*What the task requires*. Your task is to quote the records from their first line through the line containing "Figure 2. Sketch", with nothing added or left out.

*Input*.
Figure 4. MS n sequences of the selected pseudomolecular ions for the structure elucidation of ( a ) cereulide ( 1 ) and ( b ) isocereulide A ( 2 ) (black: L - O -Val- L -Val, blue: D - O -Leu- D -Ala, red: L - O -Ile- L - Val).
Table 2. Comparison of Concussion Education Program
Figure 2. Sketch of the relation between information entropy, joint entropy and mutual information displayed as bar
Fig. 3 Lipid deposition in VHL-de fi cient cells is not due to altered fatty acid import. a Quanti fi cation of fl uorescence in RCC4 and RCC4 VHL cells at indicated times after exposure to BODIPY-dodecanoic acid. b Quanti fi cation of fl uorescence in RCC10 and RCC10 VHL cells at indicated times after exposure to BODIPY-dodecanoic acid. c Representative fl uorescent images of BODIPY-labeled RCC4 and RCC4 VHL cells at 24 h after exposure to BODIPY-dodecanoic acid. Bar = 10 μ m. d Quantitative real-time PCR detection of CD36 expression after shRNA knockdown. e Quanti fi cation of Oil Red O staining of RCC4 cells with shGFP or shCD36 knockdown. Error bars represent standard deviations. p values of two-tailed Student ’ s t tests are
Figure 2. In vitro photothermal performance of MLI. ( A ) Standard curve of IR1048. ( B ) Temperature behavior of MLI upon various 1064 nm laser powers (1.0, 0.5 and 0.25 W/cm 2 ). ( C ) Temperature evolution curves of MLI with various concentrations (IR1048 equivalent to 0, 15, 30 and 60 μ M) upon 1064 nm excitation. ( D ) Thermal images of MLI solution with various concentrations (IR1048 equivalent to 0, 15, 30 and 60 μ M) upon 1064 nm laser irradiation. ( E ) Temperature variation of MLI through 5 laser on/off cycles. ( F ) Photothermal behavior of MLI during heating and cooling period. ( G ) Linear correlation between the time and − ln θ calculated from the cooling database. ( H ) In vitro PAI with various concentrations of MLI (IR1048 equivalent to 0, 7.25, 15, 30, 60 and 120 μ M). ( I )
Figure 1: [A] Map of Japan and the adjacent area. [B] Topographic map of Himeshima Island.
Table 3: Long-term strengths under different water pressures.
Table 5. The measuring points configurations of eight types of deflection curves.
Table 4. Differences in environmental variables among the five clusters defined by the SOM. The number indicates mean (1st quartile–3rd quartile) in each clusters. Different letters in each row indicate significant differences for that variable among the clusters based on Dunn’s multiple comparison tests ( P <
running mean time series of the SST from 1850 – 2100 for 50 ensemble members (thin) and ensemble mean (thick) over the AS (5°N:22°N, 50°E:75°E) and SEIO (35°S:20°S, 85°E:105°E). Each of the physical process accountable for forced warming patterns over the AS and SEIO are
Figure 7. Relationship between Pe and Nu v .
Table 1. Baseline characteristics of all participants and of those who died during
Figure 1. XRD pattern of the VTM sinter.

*Answer section*.
Figure 4. MS n sequences of the selected pseudomolecular ions for the structure elucidation of ( a ) cereulide ( 1 ) and ( b ) isocereulide A ( 2 ) (black: L - O -Val- L -Val, blue: D - O -Leu- D -Ala, red: L - O -Ile- L - Val).
Table 2. Comparison of Concussion Education Program
Figure 2. Sketch of the relation between information entropy, joint entropy and mutual information displayed as bar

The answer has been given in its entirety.